Analog computation is an entirely different approach. Numeric values are represented by continuously variable circuit values (voltage levels, charge level, or other mechanisms) in analog memory cells. Analog calculations are handled by the analog circuitry in the memory array. Each cell is “programmed” with analog circuitry, and the resulting analog value represents the desired answer. Calculations are performed directly in the memory cell, so there is no need to move data back and forth to a CPU. The massively parallel calculations possible with this approach are a perfect match for the enormous matrix calculations required to train or execute a DNN.

IBM Research Sees Analog as the Next Big Thing in AI

IBM’s analog implementation uses memristive technology. Memristors are the fourth fundamental circuit component type in addition to resistors, capacitors, and inductors. IBM uses memristive Phase-Change Memory (PCM) or Resistive Memory (ReRAM) to store analog DNN synaptic weights. Circuits are built on the chip to do the desired calculations with the analog values. This includes forward propagation for DNN inference, and additional backward propagation for weight updates for training.

IBM plans to integrate analog compute engines alongside traditional digital calculations. An analog in-memory calculation engine could handle the large-scale DNN calculations, working in partnership with traditional CPU models.

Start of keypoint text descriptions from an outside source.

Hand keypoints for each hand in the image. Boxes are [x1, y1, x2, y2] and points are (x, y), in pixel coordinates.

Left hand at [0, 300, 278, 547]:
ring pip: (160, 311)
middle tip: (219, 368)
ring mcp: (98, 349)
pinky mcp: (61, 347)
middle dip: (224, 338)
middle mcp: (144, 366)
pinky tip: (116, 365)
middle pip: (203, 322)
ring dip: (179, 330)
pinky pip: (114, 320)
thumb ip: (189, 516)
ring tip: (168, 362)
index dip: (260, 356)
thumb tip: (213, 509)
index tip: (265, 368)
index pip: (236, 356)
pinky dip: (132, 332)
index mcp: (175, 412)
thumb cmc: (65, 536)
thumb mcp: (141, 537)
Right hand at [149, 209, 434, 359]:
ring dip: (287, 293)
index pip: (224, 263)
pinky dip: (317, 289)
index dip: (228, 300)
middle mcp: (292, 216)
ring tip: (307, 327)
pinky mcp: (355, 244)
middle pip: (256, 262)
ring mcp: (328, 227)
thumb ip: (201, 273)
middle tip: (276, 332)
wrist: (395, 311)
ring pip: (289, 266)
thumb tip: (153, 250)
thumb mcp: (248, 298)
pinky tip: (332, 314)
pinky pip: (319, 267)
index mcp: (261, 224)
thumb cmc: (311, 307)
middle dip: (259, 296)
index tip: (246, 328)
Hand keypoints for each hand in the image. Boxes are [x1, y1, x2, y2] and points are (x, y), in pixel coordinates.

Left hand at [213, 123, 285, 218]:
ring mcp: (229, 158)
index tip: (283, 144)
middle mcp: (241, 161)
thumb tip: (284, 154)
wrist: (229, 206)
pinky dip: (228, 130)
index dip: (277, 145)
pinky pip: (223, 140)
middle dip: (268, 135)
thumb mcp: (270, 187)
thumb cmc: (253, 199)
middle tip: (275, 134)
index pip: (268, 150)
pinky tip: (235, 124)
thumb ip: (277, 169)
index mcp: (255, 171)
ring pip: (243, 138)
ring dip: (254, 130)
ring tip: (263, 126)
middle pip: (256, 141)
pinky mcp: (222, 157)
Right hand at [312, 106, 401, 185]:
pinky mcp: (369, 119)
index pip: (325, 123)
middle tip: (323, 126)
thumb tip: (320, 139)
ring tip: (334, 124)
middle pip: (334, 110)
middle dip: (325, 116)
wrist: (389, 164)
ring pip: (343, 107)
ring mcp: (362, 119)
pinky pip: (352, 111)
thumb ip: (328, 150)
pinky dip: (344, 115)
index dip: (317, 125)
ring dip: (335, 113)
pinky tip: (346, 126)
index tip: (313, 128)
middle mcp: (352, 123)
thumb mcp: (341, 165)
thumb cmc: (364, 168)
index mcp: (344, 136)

IBM Research typically delivers technology through two channels. The first, of course, is to license the Intellectual Property to tech companies. The second is to turn their inventions into innovations in their own products. From a hardware standpoint, we could envision IBM building multi-chip modules that attach one or more Analog AI accelerators to systems, possibly using IBM’s future DBHi, or Direct Bonded Heterogeneous Integration, to interconnect the accelerator to a CPU. Also note that IBM recently announced on-die digital AI accelerators as part of the next generation Z system’s Telum processor. The reduced-precision arithmetic core was derived from the technology developed by the IBM Research AI Hardware Center.

Conclusions

This movie isn’t over yet. There remains significant work to do, and a lot of invention especially if IBM wants to train neural networks in analog. But IBM must feel fairly confident in their prospects to start writing blogs about the technology’s prospects. Data Center power efficiency is becoming a really big deal, with some projections forecasting a 5X increase in 10 years, to 10% of worldwide power consumption. We cannot afford that, and analog could make a huge dent in reducing that.